Il propagarsi della guerra nel bacino del Mediterraneo dipende sia da un'iniziativa improvvisata che da una fatalità strutturale. L'iniziativa è del 10 giugno 1940, quando il Duce dichiara guerra agli Alleati convinto che non ci sarà bisogno di combatterla davvero. Non si cura del fatto che il suo esercito non sia operativo, che un terzo della flotta mercantile italiana in viaggio in tutto il mondo venga immediatamente requisito: Mussolini è certo che, con la Francia in ginocchio, la guerra sia già finita. Per opportunismo, conta di sedersi al tavolo dei vincitori. La fatalità discende dalla fascinazione del fascismo per la guerra, che non è soltanto un modo per realizzare il sogno imperiale del "Mare Nostrum", è un rito iniziatico che dovrebbe dare vita all'uomo nuovo: un eroe duro e virile, fedele allo Stato fascista e al Duce. Dal 1935 in poi, del resto, non c'è stato anno che l'esercito italiano non abbia combattuto, in Africa come in Spagna.

Il fascino dell'avventura bellica acceca il Duce, al punto che non vede il divario tra le proprie limitate risorse economiche e le variegate aspirazioni territoriali (Corsica, Tunisia, Egitto, Balcani). Il Mediterraneo è un teatro che richiede il dominio sull'acqua e in aria, per garantire la sicurezza dei convogli. L'Italia non dispone di industrie e materiale bellico adeguato, né di un comando integrato e delle conoscenze logistiche necessarie a tali operazioni. Sulla terraferma, le distese desertiche richiedono unità meccanizzate che sono merce rara, proprio come un numero adeguato di velivoli moderni. Pur con questo tallone d'Achille, il Duce approfitta della sconfitta francese e conduce una "guerra parallela" indipendente da quella tedesca. Le colonie sono altrettanti trampolini di lancio verso la Somalia britannica, l'Egitto e la Grecia, dove vengono disseminate le migliori truppe italiane (100mila uomini in Africa orientale, 188mila in Libia e 165mila in Albania). Mussolini attacca ovunque, e ovunque viene respinto: 130mila uomini vengono catturati in Libia nel dicembre 1940, 90mila in Africa orientale nell'aprile 1941. I greci, dopo un contrattacco, entrano in Albania. L'incursione britannica su Taranto, prefigurazione di Pearl Harbor, infligge un duro colpo alla Regia Marina. Destabilizzando la regione, Mussolini minaccia gli interessi della Germania. Hitler deve intervenire per assicurarsi il petrolio rumeno e garantire la neutralità della Turchia, che fornisce minerali alla Germania.
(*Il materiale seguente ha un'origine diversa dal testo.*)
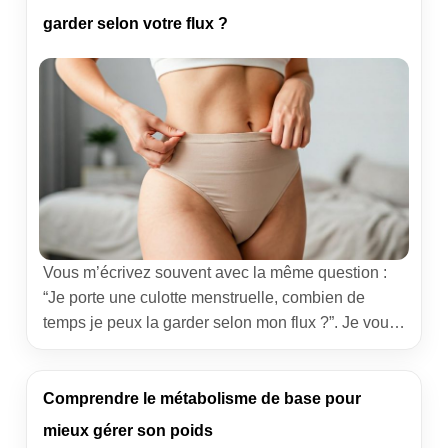
d’utilisatrices et une mise au point sur les “tarifs”
garder selon votre flux ?
[…]
Vous m’écrivez souvent avec la même question :
“Je porte une culotte menstruelle, combien de
temps je peux la garder selon mon flux ?”. Je vous
comprends. Quand on bouge, qu’on travaille, qu’on
s’entraîne, on veut du confort et zéro stress. Ce
guide vous accompagne, sans tabou, pour calibrer
Comprendre le métabolisme de base pour
votre temps de port, choisir la […]
mieux gérer son poids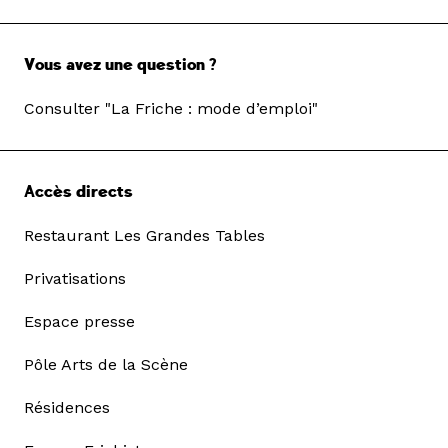
Vous avez une question ?
Consulter "La Friche : mode d’emploi"
Accès directs
Restaurant Les Grandes Tables
Privatisations
Espace presse
Pôle Arts de la Scène
Résidences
Nel gennaio 1941 la Luftwaffe appare nel cielo di Malta e un mese dopo sbarca l'Afrikakorps. Nell'aprile 1941, i panzer dilagano nei Balcani: la Jugoslavia, che si è rifiutata di unirsi all'Asse, cade in due settimane, mentre la Grecia resiste una settimana di più.

La guerra parallela è finita. I tedeschi conducono le danze e il fronte mediterraneo diventa un teatro periferico. Anche se Churchill sogna di usarlo come trampolino per colpire il ventre molle dell'Asse, diviene periferico anche per gli inglesi, come dimostrano le forze dirottate verso l'Estremo Oriente. Per due anni, ognuno dei due campi prende alternativamente il sopravvento a seconda dei mezzi che impegna su questo teatro. Poi, nell'autunno 1942, i rapporti di forza cambiano definitivamente e il Mediterraneo diventa un'"Allied Property".